Il est donc crucial de regarder au-delà des régimes alimentaires pour dépister les véritables origines de ces déficits.
Règles, grossesse, flexitarisme : qui sont les vrais profils à risque ?
Certaines périodes de la vie ou choix alimentaires exposent naturellement à un risque accru de carence. Pour le fer, les femmes en âge de procréer sont en première ligne, notamment en cas de règles abondantes, qui constituent la cause principale de déficit chez les femmes jeunes.
Les besoins sont également multipliés durant la grossesse et l'allaitement pour soutenir le développement du fœtus et la production de lait maternel. L'organisme doit alors puiser dans ses réserves, qui peuvent s'épuiser rapidement sans une vigilance particulière.
Du côté de la vitamine B12, les régimes alimentaires modernes redessinent la carte des risques. Exclusivement présente dans les produits d'origine animale, sa carence concerne historiquement les végétaliens et végétariens stricts. Mais l'émergence du flexitarisme, qui réduit la consommation de viande et de poisson, expose une nouvelle part de la population à un apport insuffisant.

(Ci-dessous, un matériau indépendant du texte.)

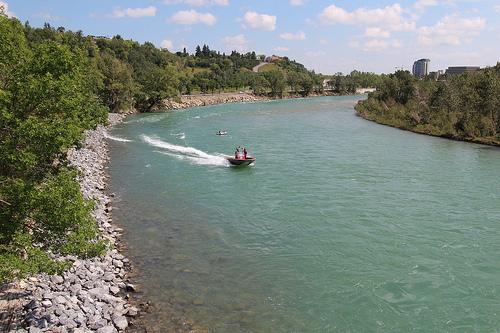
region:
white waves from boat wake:
[142, 136, 228, 168]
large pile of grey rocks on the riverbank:
[18, 270, 140, 331]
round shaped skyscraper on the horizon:
[409, 59, 430, 81]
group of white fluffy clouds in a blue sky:
[315, 2, 422, 44]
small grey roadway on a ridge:
[248, 56, 269, 73]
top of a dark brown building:
[449, 64, 481, 74]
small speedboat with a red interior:
[223, 154, 255, 169]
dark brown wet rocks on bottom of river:
[136, 208, 272, 331]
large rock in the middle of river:
[216, 127, 229, 137]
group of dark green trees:
[192, 68, 284, 95]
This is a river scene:
[0, 0, 498, 330]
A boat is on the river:
[224, 145, 256, 167]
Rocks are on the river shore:
[0, 111, 134, 331]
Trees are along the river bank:
[0, 2, 182, 279]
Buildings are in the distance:
[410, 56, 484, 77]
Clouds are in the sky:
[99, 0, 497, 54]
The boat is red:
[227, 145, 258, 168]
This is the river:
[111, 94, 498, 331]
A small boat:
[214, 127, 229, 137]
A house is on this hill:
[251, 52, 283, 67]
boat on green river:
[223, 135, 252, 175]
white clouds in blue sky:
[91, 5, 140, 36]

Le danger est d'autant plus grand que les réserves hépatiques de B12 peuvent masquer un déficit pendant 3 à 5 ans, retardant le diagnostic. C'est pourquoi un dépistage préventif est recommandé chez toute personne modifiant durablement son régime alimentaire.

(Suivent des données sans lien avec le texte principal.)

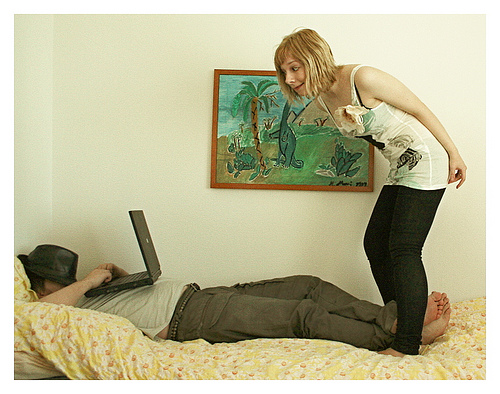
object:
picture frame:
[200, 65, 377, 197]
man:
[16, 243, 453, 354]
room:
[51, 22, 489, 305]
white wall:
[5, 17, 485, 300]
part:
[53, 14, 200, 158]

Quand l'estomac bloque tout : maladies et médicaments "voleurs" de vitamines
L'absorption du fer et de la B12 est un processus délicat qui dépend de la bonne santé du système digestif. Le fer est principalement assimilé dans la première partie de l'intestin grêle, tandis que la B12 a besoin d'une protéine appelée "facteur intrinsèque", produite par l'estomac, pour être absorbée à la fin de l'intestin.
Toute altération de ce parcours peut provoquer une carence. C'est le cas des maladies inflammatoires chroniques de l'intestin, comme la maladie de Crohn ou la maladie cœliaque, qui endommagent la paroi intestinale. De même, les chirurgies bariatriques ou les résections intestinales réduisent drastiquement la surface d'absorption.
L'âge et certains traitements médicamenteux sont également des facteurs de risque majeurs. Chez les seniors, la diminution de l'acidité gastrique complique la libération de la B12 des aliments.
De plus, des médicaments très courants, comme les inhibiteurs de la pompe à protons (IPP) contre le reflux gastrique ou la metformine pour le diabète, ont pour effets secondaires connus de réduire l'absorption de la B12.
D'autres traitements, comme l'aspirine ou les anti-inflammatoires pris au long cours, peuvent provoquer des micro-saignements digestifs invisibles, entraînant une perte de fer lente mais continue.
Des pièges méconnus aux solutions adaptées
Parmi les causes les plus surprenantes de carence en fer se trouve la géophagie, un trouble du comportement alimentaire caractérisé par l'ingestion compulsive de terre ou d'argile. Bien que rare, cette pratique est une cause reconnue d'anémie ferriprive. L'argile ingérée se lie au fer dans l'intestin, formant un complexe insoluble que le corps ne peut pas absorber.
Le phénomène crée un cercle vicieux, car la carence en fer elle-même peut intensifier cette envie de consommer de la terre.
Face à ces situations complexes, la supplémentation doit être personnalisée. Pour la vitamine B12, les comprimés oraux ou sublinguaux sont efficaces pour les déficits d'apport, comme chez les végétaliens ou les flexitariens. Les injections intramusculaires sont réservées aux cas de malabsorption sévère, comme la maladie de Biermer.
Pour le fer, la prise orale est souvent associée à de la vitamine C pour améliorer son assimilation. Cependant, en cas de maladie intestinale ou d'effets secondaires importants, le recours au fer intraveineux s'impose, une solution également privilégiée dans les cas d'insuffisance cardiaque où l'inflammation chronique perturbe l'absorption intestinale.